* _Complete the following_:
1. List every person named in the post on procedural rendering below.
2. Reproduce the post on procedural rendering below verbatim, starting at "[casual_games] Procedural rendering" and continuing up to and including "use for Flash?".

* _Page_:

◆ ◆ ◆ ◆

[casual_games] Procedural rendering - again

Austin Haas austin at pettomato.com
Sun Jan 8 14:37:48 EST 2006


I, for one, am interested in procedural methods. I think there are a lot of 
Casual Game markets where file size still matters. Cell phones, for one. Set-top 
boxes might be another. Our company makes browser-based Flash games, and most of 
our clients want these games to be <2MB. Bill Gates is reported to have said at 
one time that "No one will need more than 637 kb of memory for a personal 
computer." Seems to me that file size will always be an issue.

Are there any procedural libraries, methods, or algorithms in use for Flash? 
I've never seen anything practical.

I don't really understand the statement that it's not worth the time. Whose 
time? Certainly, it's worthwhile to invest in code libraries and tools. If 
someone else makes the library, then it might not cost me anything. If I can 
render a beautiful landscape procedurally, rather than paying an artist, then 
that's a savings.

-austin

Austin Haas
Pet Tomato, Inc.
http://www.pettomato.com

Ron wrote:
>  > So on one hand I could spend my time developing the tech and tools to
>  > make procedural graphics and SVG and whatnot and have a download size of
>  > 2 MB. OR I could actually make a game, use the standard "brute force"
>  > approach and have a 10 MB download. Of course it's the second one that
>  > pays the bills :)
> 
> 2MB...10MB...does it really matter?  My guess is the the vast majority 
> of casual game buyers have broadband connections (am I wrong), so the 
> download difference is going to be measured in seconds.
> 
> I agree with Gabriel, it's just not worth the time.
> 
> While there are some interesting (artist?) reasons for using procedure 
> effects, I don't think saving space needs to be one of them.
> 
> Ron
> 
> Gabriel wrote:
> 
>>         I thought downloadable/browser game developers would be 
>> extremely interested
>>         in procedural graphics (be it vector-based such as Flash or 
>> pattern/texture
>>         generators) because of the significant decrease in download 
>> size it can
>>         mean.

◆ ◆ ◆ ◆

* _Collected material_:
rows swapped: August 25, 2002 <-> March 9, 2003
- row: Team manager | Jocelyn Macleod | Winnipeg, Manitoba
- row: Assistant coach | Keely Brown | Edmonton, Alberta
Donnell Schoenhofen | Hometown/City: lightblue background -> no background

◆ ◆ ◆ ◆

* _Answers_:
1. Austin Haas, Bill Gates, Ron, Gabriel

2.
[casual_games] Procedural rendering - again

Austin Haas austin at pettomato.com
Sun Jan 8 14:37:48 EST 2006


I, for one, am interested in procedural methods. I think there are a lot of 
Casual Game markets where file size still matters. Cell phones, for one. Set-top 
boxes might be another. Our company makes browser-based Flash games, and most of 
our clients want these games to be <2MB. Bill Gates is reported to have said at 
one time that "No one will need more than 637 kb of memory for a personal 
computer." Seems to me that file size will always be an issue.

Are there any procedural libraries, methods, or algorithms in use for Flash?